I believe I understand what you're trying to tell me, however, I suppose I am unsure of how to apply it.

The issue that I have, is that my function potentially only takes a single string parameter (the path to the resource). I was hoping to allow for the use of tag paths in the expression structure there.

All of this works when the binding is first fired. However, I can not get tag changes to cause a re-trigger of my function, because the argument in the expression is (correctly) a constant expression.

In other words, because the resource path doesn't change so the containing expression is never re-evaluated.

If I force the use of an argument for anything that needs to be dynamically updated, then everything works as expected, it just felt clunky to me to force a Tag to be passed in as an argument. Perhaps I am causing myself pain for something that isn't achievable as an extension.

You must parse your expression to identify the "changeable" items and subscribe to them. When the subscriptions deliver new values, you stash them in your function instance and tell the InteractionListener to trigger.
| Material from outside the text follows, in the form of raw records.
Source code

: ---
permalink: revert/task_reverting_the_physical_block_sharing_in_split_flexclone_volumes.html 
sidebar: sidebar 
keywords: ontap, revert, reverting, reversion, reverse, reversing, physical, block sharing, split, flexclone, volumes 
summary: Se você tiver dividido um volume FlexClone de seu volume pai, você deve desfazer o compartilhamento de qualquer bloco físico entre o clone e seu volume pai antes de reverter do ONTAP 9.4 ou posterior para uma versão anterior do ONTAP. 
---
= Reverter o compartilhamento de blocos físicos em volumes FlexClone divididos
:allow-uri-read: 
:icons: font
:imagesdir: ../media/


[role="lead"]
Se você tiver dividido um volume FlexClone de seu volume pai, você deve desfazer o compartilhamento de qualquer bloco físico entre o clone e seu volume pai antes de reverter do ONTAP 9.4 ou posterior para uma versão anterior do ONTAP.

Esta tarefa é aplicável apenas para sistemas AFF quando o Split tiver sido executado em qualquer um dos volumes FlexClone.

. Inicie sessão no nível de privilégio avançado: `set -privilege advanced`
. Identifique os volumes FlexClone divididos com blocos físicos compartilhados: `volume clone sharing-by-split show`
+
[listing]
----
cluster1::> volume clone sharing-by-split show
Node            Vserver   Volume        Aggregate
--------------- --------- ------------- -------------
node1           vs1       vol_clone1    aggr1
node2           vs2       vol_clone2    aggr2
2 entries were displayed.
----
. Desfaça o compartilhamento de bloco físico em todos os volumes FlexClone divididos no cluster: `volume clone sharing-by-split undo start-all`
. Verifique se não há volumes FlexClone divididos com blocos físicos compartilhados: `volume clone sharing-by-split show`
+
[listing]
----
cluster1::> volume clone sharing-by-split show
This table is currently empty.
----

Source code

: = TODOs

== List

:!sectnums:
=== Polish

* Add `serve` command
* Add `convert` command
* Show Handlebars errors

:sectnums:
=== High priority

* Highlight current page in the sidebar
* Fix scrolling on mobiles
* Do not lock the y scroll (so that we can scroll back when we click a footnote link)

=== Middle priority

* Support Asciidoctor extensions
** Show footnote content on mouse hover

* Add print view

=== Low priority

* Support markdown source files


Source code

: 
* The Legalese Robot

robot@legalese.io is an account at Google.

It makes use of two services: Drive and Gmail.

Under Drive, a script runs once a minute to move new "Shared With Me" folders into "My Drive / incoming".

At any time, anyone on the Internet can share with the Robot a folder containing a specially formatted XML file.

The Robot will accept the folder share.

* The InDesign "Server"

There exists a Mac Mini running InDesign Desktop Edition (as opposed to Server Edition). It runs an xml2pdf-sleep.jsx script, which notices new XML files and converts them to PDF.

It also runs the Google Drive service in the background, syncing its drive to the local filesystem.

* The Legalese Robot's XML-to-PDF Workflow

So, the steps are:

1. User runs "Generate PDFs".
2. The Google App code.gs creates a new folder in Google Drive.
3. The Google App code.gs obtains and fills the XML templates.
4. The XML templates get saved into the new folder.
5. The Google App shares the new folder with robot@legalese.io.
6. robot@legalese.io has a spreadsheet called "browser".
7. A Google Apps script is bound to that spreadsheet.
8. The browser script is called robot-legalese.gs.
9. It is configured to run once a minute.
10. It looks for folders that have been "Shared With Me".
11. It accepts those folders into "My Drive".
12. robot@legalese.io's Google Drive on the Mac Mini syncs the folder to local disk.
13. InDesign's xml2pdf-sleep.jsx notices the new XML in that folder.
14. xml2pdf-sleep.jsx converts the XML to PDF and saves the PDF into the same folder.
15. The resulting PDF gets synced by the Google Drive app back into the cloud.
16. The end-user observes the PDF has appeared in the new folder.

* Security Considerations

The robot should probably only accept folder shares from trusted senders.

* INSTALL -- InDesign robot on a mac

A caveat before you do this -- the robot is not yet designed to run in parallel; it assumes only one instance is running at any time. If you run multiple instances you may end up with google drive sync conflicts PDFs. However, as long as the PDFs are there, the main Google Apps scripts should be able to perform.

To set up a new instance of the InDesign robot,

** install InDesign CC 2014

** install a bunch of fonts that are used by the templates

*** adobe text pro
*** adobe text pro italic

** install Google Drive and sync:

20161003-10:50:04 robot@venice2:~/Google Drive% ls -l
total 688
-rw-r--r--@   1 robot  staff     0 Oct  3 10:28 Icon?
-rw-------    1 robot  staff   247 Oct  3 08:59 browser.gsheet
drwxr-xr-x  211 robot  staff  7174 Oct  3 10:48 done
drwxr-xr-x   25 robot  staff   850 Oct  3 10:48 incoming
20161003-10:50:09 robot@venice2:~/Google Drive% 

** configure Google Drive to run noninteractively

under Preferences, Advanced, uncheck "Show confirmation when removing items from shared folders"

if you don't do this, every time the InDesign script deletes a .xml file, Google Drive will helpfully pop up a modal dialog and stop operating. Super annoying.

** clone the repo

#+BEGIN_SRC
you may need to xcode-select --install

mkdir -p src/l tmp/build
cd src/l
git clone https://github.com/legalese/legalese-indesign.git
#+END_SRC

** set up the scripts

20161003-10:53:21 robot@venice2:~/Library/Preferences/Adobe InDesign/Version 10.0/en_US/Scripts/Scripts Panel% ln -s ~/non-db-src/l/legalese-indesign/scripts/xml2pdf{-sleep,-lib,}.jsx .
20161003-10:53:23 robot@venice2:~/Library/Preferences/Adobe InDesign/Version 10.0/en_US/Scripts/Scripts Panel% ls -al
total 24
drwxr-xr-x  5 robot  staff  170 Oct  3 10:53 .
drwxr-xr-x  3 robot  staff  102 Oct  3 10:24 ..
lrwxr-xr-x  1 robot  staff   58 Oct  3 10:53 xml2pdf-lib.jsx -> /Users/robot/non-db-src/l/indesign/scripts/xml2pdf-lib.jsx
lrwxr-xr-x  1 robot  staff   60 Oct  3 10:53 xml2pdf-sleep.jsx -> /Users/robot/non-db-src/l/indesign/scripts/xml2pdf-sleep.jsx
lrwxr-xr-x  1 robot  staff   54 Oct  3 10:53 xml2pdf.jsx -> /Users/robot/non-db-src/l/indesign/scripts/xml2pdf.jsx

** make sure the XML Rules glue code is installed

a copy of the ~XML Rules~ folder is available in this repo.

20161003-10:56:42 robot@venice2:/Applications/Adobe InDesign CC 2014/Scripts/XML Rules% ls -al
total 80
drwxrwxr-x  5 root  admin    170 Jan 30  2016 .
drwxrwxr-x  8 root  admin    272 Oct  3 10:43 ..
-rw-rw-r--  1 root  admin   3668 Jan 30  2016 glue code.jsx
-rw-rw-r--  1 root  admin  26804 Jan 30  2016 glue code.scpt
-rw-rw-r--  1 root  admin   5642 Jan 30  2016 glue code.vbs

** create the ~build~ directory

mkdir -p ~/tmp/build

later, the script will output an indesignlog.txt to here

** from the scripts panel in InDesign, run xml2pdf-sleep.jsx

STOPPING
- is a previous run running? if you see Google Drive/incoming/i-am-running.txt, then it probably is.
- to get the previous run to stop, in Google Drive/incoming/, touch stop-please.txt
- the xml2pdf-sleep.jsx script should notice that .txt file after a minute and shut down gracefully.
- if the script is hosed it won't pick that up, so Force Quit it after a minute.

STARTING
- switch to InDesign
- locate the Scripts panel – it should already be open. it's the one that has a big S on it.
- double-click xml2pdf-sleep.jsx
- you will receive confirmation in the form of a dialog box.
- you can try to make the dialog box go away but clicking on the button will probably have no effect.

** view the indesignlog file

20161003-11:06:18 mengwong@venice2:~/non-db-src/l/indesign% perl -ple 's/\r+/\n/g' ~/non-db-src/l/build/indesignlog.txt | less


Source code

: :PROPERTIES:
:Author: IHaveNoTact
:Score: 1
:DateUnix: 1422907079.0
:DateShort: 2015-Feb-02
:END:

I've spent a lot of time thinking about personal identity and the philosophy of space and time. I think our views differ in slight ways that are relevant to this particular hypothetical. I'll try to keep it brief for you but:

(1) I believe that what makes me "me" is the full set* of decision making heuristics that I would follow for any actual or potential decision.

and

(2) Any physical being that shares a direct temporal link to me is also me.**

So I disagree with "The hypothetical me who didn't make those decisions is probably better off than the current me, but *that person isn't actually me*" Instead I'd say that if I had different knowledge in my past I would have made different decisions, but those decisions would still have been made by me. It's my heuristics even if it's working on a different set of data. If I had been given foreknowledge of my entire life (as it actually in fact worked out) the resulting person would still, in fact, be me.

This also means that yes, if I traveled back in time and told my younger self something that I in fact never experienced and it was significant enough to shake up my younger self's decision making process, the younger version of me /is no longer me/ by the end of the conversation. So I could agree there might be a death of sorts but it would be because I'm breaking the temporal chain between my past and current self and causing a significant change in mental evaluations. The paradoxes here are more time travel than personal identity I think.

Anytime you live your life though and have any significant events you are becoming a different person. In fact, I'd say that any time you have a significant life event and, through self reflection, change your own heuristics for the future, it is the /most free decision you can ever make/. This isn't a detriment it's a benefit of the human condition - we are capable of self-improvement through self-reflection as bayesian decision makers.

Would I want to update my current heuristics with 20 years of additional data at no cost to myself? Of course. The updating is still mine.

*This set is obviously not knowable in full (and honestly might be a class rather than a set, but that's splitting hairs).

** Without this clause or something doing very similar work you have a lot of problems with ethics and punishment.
Your code then gets asked to recompute itself and deliver the result to the caller.

Your code must be smart enough to notice when the expression itself changes, so can unsubscribe from things it no longer needs, and to unsubscribe from everything when the function is shut down.

I should repeat that my iteration functions explicitly disallow any nested subscription expressions (nested functions never receive the .connect() call).

I suspect you will choke on the need to track subscriptions per macro caller, not just per macro definition.